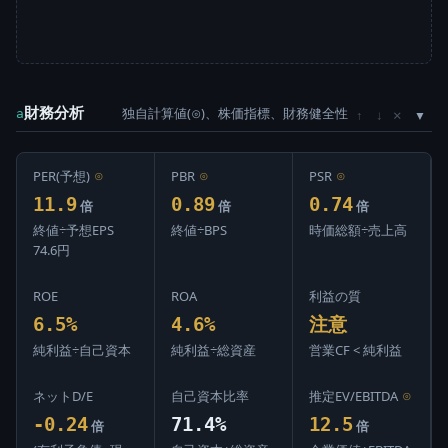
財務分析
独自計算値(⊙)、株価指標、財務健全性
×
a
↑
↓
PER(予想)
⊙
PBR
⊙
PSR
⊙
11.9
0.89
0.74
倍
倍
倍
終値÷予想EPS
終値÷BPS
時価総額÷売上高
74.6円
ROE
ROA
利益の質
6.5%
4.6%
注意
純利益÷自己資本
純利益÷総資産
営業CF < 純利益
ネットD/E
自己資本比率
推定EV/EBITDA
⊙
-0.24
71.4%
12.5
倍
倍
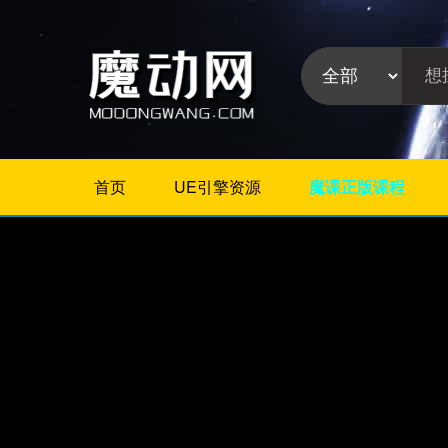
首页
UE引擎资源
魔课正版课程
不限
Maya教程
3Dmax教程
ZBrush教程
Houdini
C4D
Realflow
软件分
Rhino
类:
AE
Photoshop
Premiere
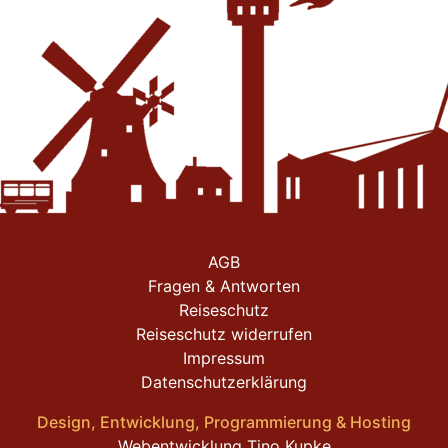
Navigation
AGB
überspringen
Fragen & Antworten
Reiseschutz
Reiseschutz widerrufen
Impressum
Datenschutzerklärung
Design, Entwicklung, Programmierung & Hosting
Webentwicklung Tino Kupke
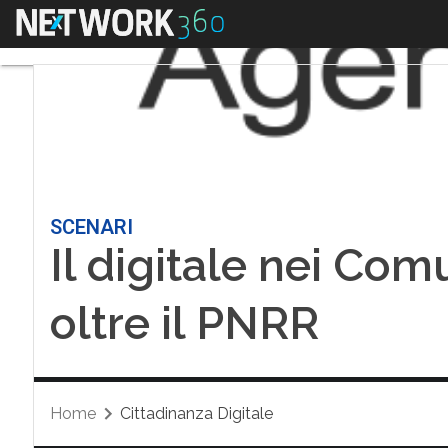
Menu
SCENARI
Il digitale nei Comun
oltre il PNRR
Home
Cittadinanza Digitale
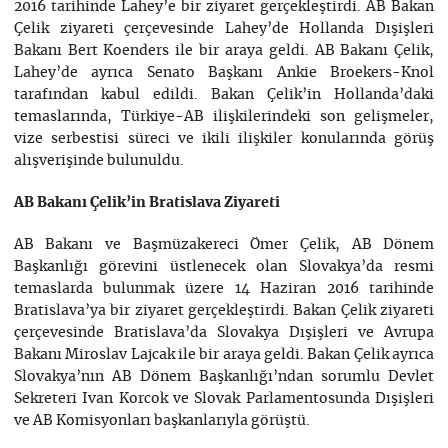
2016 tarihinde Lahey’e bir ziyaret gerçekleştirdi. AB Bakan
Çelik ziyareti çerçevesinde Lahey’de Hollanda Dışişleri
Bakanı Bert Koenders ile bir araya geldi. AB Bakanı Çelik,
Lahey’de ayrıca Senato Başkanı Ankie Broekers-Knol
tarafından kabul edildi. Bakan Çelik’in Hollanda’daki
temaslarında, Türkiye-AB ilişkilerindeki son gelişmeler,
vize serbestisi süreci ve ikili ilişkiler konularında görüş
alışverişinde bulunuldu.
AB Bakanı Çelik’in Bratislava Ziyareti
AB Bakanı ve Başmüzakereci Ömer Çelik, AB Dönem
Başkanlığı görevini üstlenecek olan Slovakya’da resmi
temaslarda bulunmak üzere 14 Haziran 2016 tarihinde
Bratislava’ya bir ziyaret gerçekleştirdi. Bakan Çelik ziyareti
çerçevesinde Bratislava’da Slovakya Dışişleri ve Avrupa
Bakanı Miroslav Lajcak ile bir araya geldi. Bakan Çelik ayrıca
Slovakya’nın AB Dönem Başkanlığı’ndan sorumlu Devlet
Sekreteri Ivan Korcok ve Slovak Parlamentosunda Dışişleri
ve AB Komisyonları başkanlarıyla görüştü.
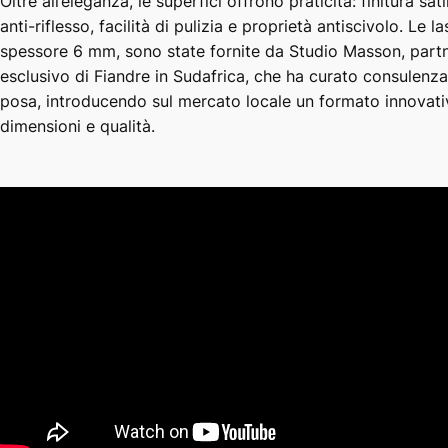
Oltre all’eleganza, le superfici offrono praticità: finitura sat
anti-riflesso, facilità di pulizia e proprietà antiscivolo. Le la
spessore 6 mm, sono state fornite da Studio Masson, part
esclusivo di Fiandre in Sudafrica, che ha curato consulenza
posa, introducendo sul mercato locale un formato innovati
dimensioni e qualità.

TASK GOAL →
Which lines in the items above contain the string "çerçevesinde"? Pull out every one, treating uppercase and lowercase as different.

REPLY →
Çelik ziyareti çerçevesinde Lahey’de Hollanda Dışişleri
çerçevesinde Bratislava’da Slovakya Dışişleri ve Avrupa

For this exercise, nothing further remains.